The pandemic caused a great shuffling of the American card deck, and workers realized they had more to work with than they thought. They were able to discard low-value cards, in exchange for a hand of cards worth playing. Some people folded.
I appreciate you as a reader. However, I must consistently request support. Upgrade your free access to a $5 a month backstage pass. You can discontinue at any time.
I have owned my own business for 17 years. Sometimes I’ve worked it, sometimes I haven’t. Sometimes it has been profitable, sometimes it hasn’t. For ten years we published a monthly magazine, Two-Lane Livin’ — bound for a decade by deadlines and delivery schedules. Though I mourned the loss of it, I was also relieved, freed from the demands of our spoiled and insistent child that grew and grew but never matured.
So, I’m freelancing again. Workin’ the business, doin’ my thing. And seeking out clients for remote work. All this is possible right? Working from home? Working remote? I mean, we have TWO internet connections, Exede satellite and Funky Frontier Communications.
But there’s this lack of cell phone coverage that has become an issue for me.
I’ve never really taken to my cell phone. I don’t even answer the house phone with any consistency. I don’t embrace anything that is an interruption to my current predicament. For the most part, I carry my cell phone out and about, “just in case.” A total of six people have my cell phone number. When it rings, it tends to go on for a while before I even grasp the fact that it’s my own device demanding my attention. About 25% of the time, I forget to even carry it with me.
And now that I rarely go anywhere and I live two miles from a cell signal (in winter, 11 miles in summer), the cell phone spends most of its time communing with the charger. I never loaded social media apps on it, so I’ve never morphed into a pod person checking my phone every 8-12 minutes of the day. And, when I’m home, it won’t ring, and it won’t receive text messages — and I like it that way.
So when I find a new client, or secure remote work, and the log-in process tells me it has sent a security code via text, valid for the next 10 minutes, it pisses me off. There’s no way I can jump in the car, drive to the cell signal, get the text, drive back, and enter that code within 10 minutes. No way.

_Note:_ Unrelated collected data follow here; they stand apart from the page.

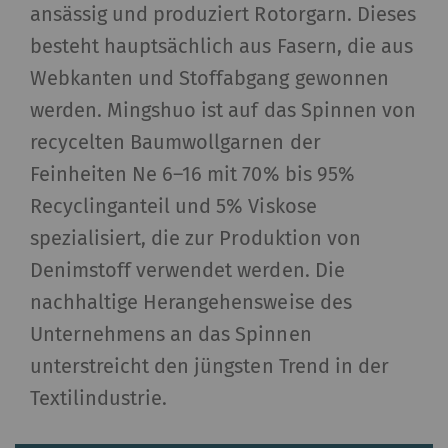
ansässig und produziert Rotorgarn. Dieses
von Ihrem Browser
(zumindest Ihre IP-
besteht hauptsächlich aus Fasern, die aus
Adresse) an den
Webkanten und Stoffabgang gewonnen
externen Server
werden. Mingshuo ist auf das Spinnen von
übermittelt, wenn Sie
recycelten Baumwollgarnen der
diese Option aktivieren.
Rieter hat keine
Feinheiten Ne 6–16 mit 70% bis 95%
Kontrolle über diese
Recyclinganteil und 5% Viskose
Aktion. Weitere
spezialisiert, die zur Produktion von
Informationen finden
Denimstoff verwendet werden. Die
Sie bei Google unter
Datenschutzerklärung
nachhaltige Herangehensweise des
und
Cookie-Richtlinie
.
Unternehmens an das Spinnen
unterstreicht den jüngsten Trend in der
Textilindustrie.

Yes, I can change my situation to where the cell phone will fully function via our internet. The issue is — I don’t want to. Why should I provide 24-hour access to my life for the occasional security code? Why does the world think that everyone is textable? I don’t want to “chat.” I don’t want my life’s communication methods to open up to what has replaced real conversations in many relationships.

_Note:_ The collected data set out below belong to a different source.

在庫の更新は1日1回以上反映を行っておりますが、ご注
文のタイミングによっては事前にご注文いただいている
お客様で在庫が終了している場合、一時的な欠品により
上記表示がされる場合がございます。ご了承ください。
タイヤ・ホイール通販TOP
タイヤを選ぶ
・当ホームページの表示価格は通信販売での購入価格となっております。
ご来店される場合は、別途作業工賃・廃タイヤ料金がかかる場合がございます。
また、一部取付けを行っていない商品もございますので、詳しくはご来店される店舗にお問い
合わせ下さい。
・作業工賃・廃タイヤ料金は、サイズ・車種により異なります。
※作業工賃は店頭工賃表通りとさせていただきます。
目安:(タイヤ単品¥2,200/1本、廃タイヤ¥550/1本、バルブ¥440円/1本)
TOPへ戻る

When you’re sitting next to me on a couch with your phone in hand and send me a text, I want to slap you. When I’m sitting in a group of people who are all holding their phones, I don’t see any point to being present.
Some of these security processes allow for use of authenticator apps — a way around the dreaded texted security codes. Some don’t. And for me, right now, I just accept that as another way the Universe is saying, “no.”
There is a value to a lack of cell phone coverage, and I intend to embrace it as long as I can.